Individual effective tax rate = 24,000 / 101,000 = 0.2376
You can then express this as a percentage by multiplying it by 100 to arrive at 23.76%.
The effective tax rate for individuals is the percentage of income a person ends up paying in taxes. Calculating this number requires your total tax and taxable income, which can be found on your IRS Form 1040.
Effective tax rate vs marginal tax rate
The marginal tax rate refers to an individual’s tax bracket. It differs from the effective tax rate, which is the actual amount the person will end up paying in taxes.
The effective tax rate is less than the marginal tax rate because income is taxed in stages at progressively higher rates. As you reach different income tiers, the tax rate also rises.

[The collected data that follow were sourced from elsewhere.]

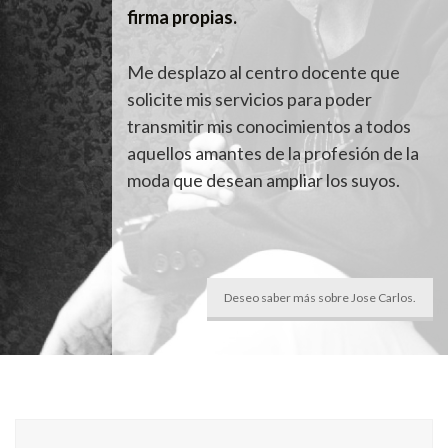
firma propias.
Me desplazo al centro docente que
solicite mis servicios para poder
transmitir mis conocimientos a todos
aquellos amantes de la profesión de la
moda que desean ampliar los suyos.
Deseo saber más sobre Jose Carlos.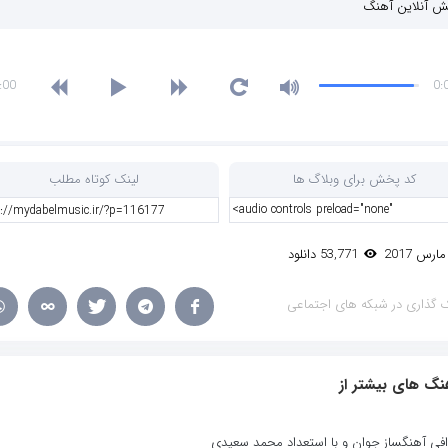
 آنلاین آهنگ
:00
0:
کد پخش برای وبلاگ ها
لینک کوتاه مطلب
53,771 دانلود
 گذاری در شبکه های اجتماعی
نگ های بیشتر از
افی آهنگساز جوان و با استعداد محمد سعیدی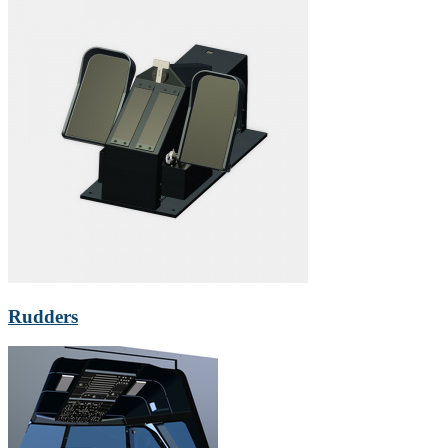
Rudders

This does not mean all of your income is subject to the highest rate once you move into a new bracket. Instead, income is divided into tiers and the first dollars are taxed at a lower rate.
Here are the tax brackets:
Up to $20,550
$20,551 to $83,550
$83,551 to $178,150
$178,151 to $340,100
$340,101 to $431,900
$431,901 to $647,850
Below is an example for a married couple filing jointly. They have $135,000 in taxable income.
Their taxes owed break down as follows:
$20,550 x 10% = $2,055
($83,550 - $20,550) x 12% = $7,560
($135,000 - $83,550) x 22% = $11,319
The sum of these three amounts is $20,934 in total federal tax owed. Because the top bracket determines marginal tax, the couple's marginal tax rate is 22%.
However, the couple’s effective tax rate is as follows:
Effective tax rate = $20,934 / $135,000 = 0.1550
Multiplied by 100 to get a percent, this is 15.50%.
The marginal tax rate refers to an individual’s tax bracket, while the effective tax rate refers to the actual percentage of income paid in taxes. The effective tax rate will always be lower than the marginal rate.
The effective tax rate for an individual or a corporation is the percentage of income they pay in taxes.
For companies, it differs from corporate income tax, which is the legally set tax rate. The effective tax rate is what’s ultimately paid once all deductions are accounted for.
For individuals, the effective tax rate is also what’s actually paid in taxes. It differs from the marginal rate, which refers to the top tax bracket a person is earning in.
Generally, the effective rate for both corporations and individuals is lower than the set rates.